Even with that change, the debate is far from settled. Leaders of the opposition movement now want the pipeline project scrapped altogether, citing concerns about TransCanada and fears that a spill would irreparably harm the Ogallala Aquifer, the underground water source used to irrigate cropland and supply taps across a wide portion of the heartland.
Because Keystone XL would cross an international border, President Obama will have the final say on whether it is built. He has put off his decision for years, most recently signaling that he would allow the State Department to continue studying the issue while awaiting a decision from the Nebraska Supreme Court.
This month, Nebraska’s top judges heard a group of landowners’ arguments challenging the state’s approval process for the route. Their decision will determine whether Gov. Dave Heineman’s support of the route is sufficient to allow construction in Nebraska, or whether a five-member state commission must review the company’s application. The justices might not rule until after the midterm elections.

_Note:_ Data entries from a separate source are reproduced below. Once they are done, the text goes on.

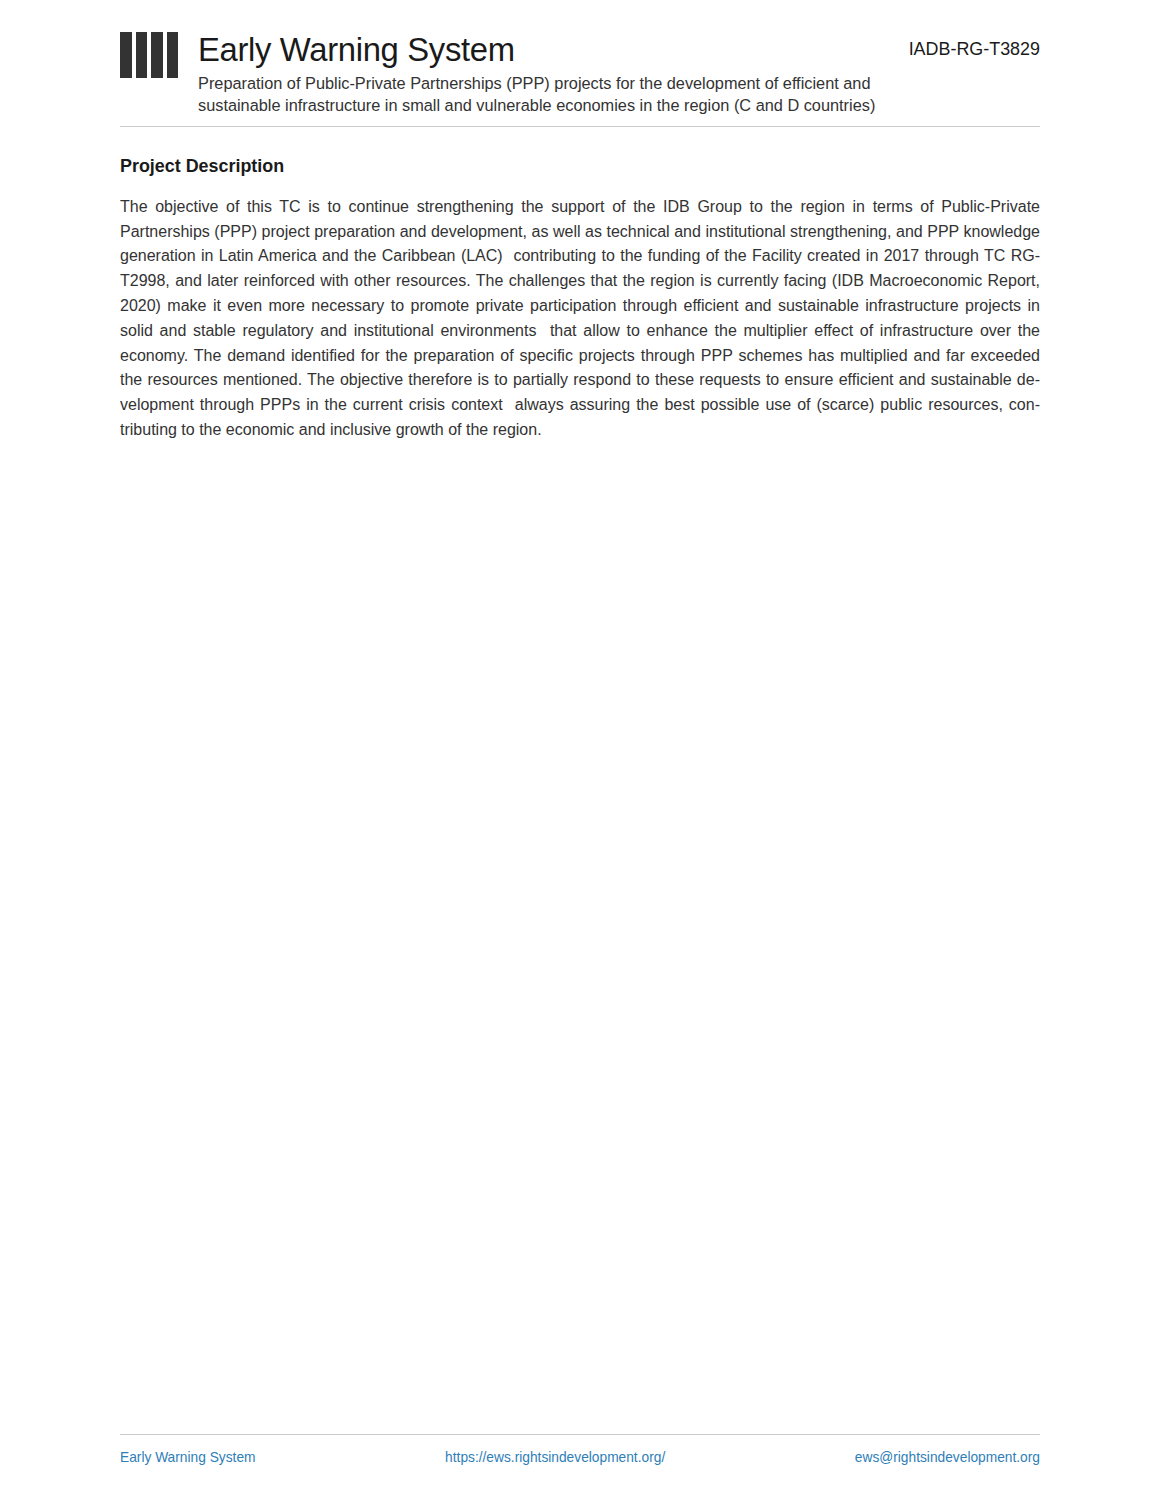Early Warning System
Preparation of Public-Private Partnerships (PPP) projects for the development of efficient and sustainable infrastructure in small and vulnerable economies in the region (C and D countries)
IADB-RG-T3829
Project Description
The objective of this TC is to continue strengthening the support of the IDB Group to the region in terms of Public-Private Partnerships (PPP) project preparation and development, as well as technical and institutional strengthening, and PPP knowledge generation in Latin America and the Caribbean (LAC) contributing to the funding of the Facility created in 2017 through TC RG-T2998, and later reinforced with other resources. The challenges that the region is currently facing (IDB Macroeconomic Report, 2020) make it even more necessary to promote private participation through efficient and sustainable infrastructure projects in solid and stable regulatory and institutional environments that allow to enhance the multiplier effect of infrastructure over the economy. The demand identified for the preparation of specific projects through PPP schemes has multiplied and far exceeded the resources mentioned. The objective therefore is to partially respond to these requests to ensure efficient and sustainable development through PPPs in the current crisis context always assuring the best possible use of (scarce) public resources, contributing to the economic and inclusive growth of the region.
Early Warning System https://ews.rightsindevelopment.org/ ews@rightsindevelopment.org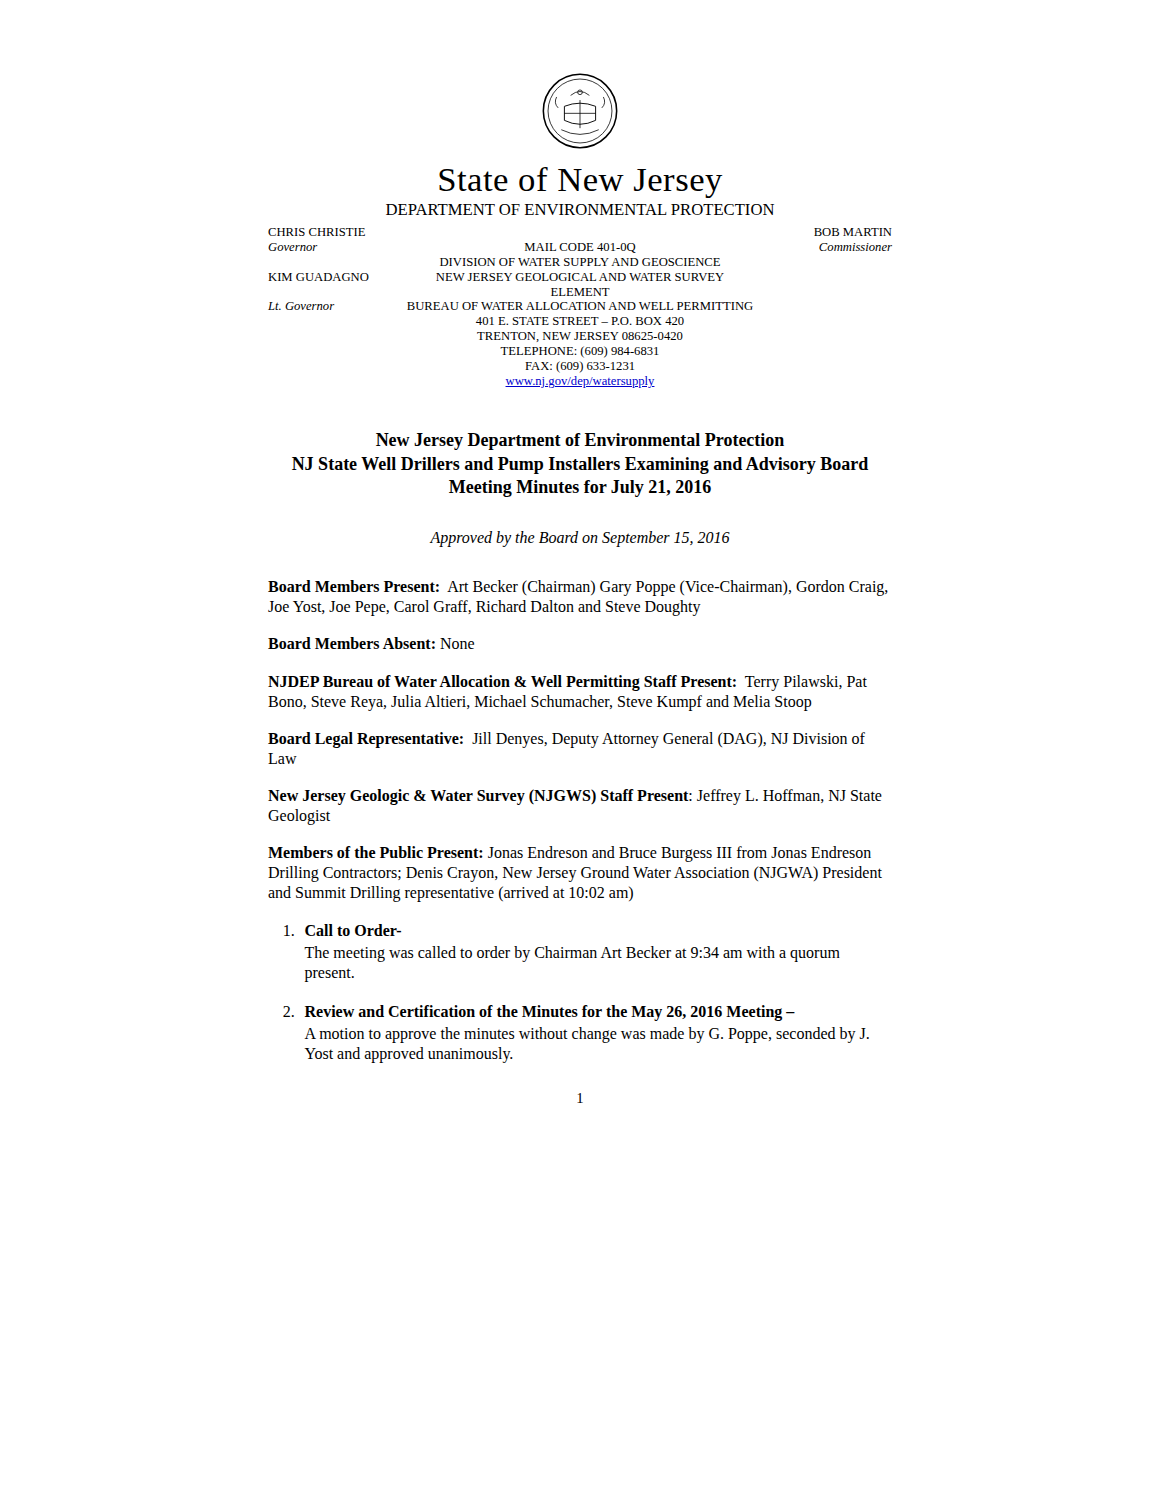State of New Jersey
DEPARTMENT OF ENVIRONMENTAL PROTECTION
| CHRIS CHRISTIE | | BOB MARTIN |
| Governor | MAIL CODE 401-0Q | Commissioner |
| | DIVISION OF WATER SUPPLY AND GEOSCIENCE | |
| KIM GUADAGNO | NEW JERSEY GEOLOGICAL AND WATER SURVEY ELEMENT | |
| Lt. Governor | BUREAU OF WATER ALLOCATION AND WELL PERMITTING | |
| | 401 E. STATE STREET – P.O. BOX 420 | |
| | TRENTON, NEW JERSEY 08625-0420 | |
| | TELEPHONE: (609) 984-6831 | |
| | FAX: (609) 633-1231 | |
| | www.nj.gov/dep/watersupply | |
New Jersey Department of Environmental Protection
NJ State Well Drillers and Pump Installers Examining and Advisory Board
Meeting Minutes for July 21, 2016
Approved by the Board on September 15, 2016
Board Members Present: Art Becker (Chairman) Gary Poppe (Vice-Chairman), Gordon Craig, Joe Yost, Joe Pepe, Carol Graff, Richard Dalton and Steve Doughty
Board Members Absent: None
NJDEP Bureau of Water Allocation & Well Permitting Staff Present: Terry Pilawski, Pat Bono, Steve Reya, Julia Altieri, Michael Schumacher, Steve Kumpf and Melia Stoop
Board Legal Representative: Jill Denyes, Deputy Attorney General (DAG), NJ Division of Law
New Jersey Geologic & Water Survey (NJGWS) Staff Present: Jeffrey L. Hoffman, NJ State Geologist
Members of the Public Present: Jonas Endreson and Bruce Burgess III from Jonas Endreson Drilling Contractors; Denis Crayon, New Jersey Ground Water Association (NJGWA) President and Summit Drilling representative (arrived at 10:02 am)
Call to Order-
The meeting was called to order by Chairman Art Becker at 9:34 am with a quorum present.
Review and Certification of the Minutes for the May 26, 2016 Meeting –
A motion to approve the minutes without change was made by G. Poppe, seconded by J. Yost and approved unanimously.
1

Mr. Heineman, a Republican, opposed the initial route through the Sandhills, but last year approved the revised path, saying it avoided sensitive lands and could be operated safely.
The years of delays, and the potential for yet more waiting, have frustrated TransCanada officials, who insist the project would be safe and an economic boon, with farmers among the beneficiaries.
“The need for Keystone XL hasn’t changed,” said Shawn Howard, a company spokesman. “Our customers continue to remain behind it. We need a decision and we need the politics behind it to stop.”
But Dave Domina, a lawyer who represented that group of Nebraska landowners before the State Supreme Court, said his clients had grown frustrated with TransCanada and were worried about the pipeline’s impact on future generations.
“I think what it says about Nebraskans is, first and foremost, don’t try pushing us around,” said Mr. Domina, who is also the state’s Democratic nominee for the United States Senate.
Of course, not all Nebraskans oppose Keystone XL. Plenty of landowners have signed agreements allowing TransCanada to build on their property, and many other residents have long been satisfied that the project is in the state’s interest.
Paul Landow, a political science professor at the University of Nebraska Omaha, said urban Nebraskans tend to favor pipeline construction while more residents of rural areas are opposed. Professor Landow said the coalition of opponents has presented its case smartly and, to a certain extent, been effective. Still, he said, the pipeline debate most likely will not be a deciding factor in statewide political contests.
At Saturday’s Harvest the Hope concert, where about 8,000 people turned off the gravel road to spend the afternoon at the Tanderup farm, many spoke emotionally and at length about their opposition to the pipeline and the problems they fear it portends.
Leaders of Native American tribes from Nebraska and South Dakota said they would take whatever steps necessary to protect their land. Landowners told reporters they feared the pipeline would tarnish the soil for their grandchildren. And Mr. Nelson and Mr. Young tied Keystone XL to the broader issues of climate change and corporate influence in politics. They urged Nebraskans to continue working to block the pipeline’s construction and protect the environment.